* READING TEXT:
The Look of Love is an album by jazz saxophonist Stanley Turrentine recorded for the Blue Note label in 1968 and arranged by Duke Pearson and Thad Jones.

Reception

AllMusic awarded the album 4 stars with the review by Stephen Cook stating, "With his flexible phrasing and muscular tone, Turrentine dives into the lush arrangements... Purists who usually cringe at late-'60s jazz dates like this (yes, there is a Beatles cover here) might be pleasantly surprised. For those who feel Bacharach and Jimmy Webb provide fine material for jazz, then The Look of Love is a must".

Track listing
 "The Look of Love" (Burt Bacharach, Hal David) - 4:23
 "Here, There and Everywhere" (John Lennon, Paul McCartney) - 3:26
 "A Beautiful Friendship" (Donald Kahn, Stanley Styne) - 3:22
 "Blues for Stan" (Turrentine) - 6:01
 "This Guy's in Love With You" (Bacharach, David) - 2:34
 "MacArthur Park" (Jimmy Webb) - 4:41
 "I'm Always Drunk in San Francisco" (Tommy Wolf) - 2:25
 "Emily" (Johnny Mandel, Johnny Mercer) - 3:14
 "Cabin in the Sky" (Vernon Duke, John La Touche) - 3:43
 "Smile" (Charlie Chaplin) - 3:23

Recorded on April 15, 1968 (1, 4, 10), May 2, 1968 (3, 5, 7-8) and May 13, 1968 (2, 6, 9), with string section overdubbed on May 27, 1968.

* TASK OBJECTIVE: Reproduce the part of the album article starting with "Track listing" and going on through "May 27, 1968.".

* DATA SECTION:

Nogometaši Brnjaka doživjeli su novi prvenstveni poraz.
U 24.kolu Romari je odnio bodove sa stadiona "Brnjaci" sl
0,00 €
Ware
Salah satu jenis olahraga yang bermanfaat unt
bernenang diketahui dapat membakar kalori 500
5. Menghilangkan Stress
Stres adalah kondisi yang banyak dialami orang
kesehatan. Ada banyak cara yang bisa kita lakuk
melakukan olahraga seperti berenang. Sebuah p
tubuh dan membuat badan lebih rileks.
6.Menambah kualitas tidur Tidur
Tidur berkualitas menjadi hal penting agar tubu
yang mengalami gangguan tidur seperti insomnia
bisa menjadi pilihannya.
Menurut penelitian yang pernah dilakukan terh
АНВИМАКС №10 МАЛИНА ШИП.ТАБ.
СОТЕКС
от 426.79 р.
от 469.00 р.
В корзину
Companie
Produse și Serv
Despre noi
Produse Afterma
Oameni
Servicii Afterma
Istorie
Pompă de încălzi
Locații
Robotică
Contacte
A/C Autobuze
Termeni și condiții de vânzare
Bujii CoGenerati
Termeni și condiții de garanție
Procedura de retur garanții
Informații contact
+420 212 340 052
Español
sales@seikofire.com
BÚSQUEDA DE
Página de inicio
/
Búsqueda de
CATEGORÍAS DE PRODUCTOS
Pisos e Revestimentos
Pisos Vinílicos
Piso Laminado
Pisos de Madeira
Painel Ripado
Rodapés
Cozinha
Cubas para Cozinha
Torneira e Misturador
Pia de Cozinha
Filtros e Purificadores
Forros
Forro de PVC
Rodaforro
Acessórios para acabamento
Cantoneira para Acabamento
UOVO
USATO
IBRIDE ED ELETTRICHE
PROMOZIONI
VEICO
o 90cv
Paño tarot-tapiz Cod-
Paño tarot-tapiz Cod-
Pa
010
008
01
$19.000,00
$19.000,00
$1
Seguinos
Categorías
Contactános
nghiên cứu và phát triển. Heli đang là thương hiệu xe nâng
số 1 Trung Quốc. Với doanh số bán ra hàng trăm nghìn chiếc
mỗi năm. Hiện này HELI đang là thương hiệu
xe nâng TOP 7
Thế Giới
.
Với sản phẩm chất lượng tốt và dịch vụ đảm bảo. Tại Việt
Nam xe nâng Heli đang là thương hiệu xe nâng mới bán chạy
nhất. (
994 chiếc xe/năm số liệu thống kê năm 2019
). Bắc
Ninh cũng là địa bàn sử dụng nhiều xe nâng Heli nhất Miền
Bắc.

* EXERCISE RESPONSE:
Track listing
 "The Look of Love" (Burt Bacharach, Hal David) - 4:23
 "Here, There and Everywhere" (John Lennon, Paul McCartney) - 3:26
 "A Beautiful Friendship" (Donald Kahn, Stanley Styne) - 3:22
 "Blues for Stan" (Turrentine) - 6:01
 "This Guy's in Love With You" (Bacharach, David) - 2:34
 "MacArthur Park" (Jimmy Webb) - 4:41
 "I'm Always Drunk in San Francisco" (Tommy Wolf) - 2:25
 "Emily" (Johnny Mandel, Johnny Mercer) - 3:14
 "Cabin in the Sky" (Vernon Duke, John La Touche) - 3:43
 "Smile" (Charlie Chaplin) - 3:23

Recorded on April 15, 1968 (1, 4, 10), May 2, 1968 (3, 5, 7-8) and May 13, 1968 (2, 6, 9), with string section overdubbed on May 27, 1968.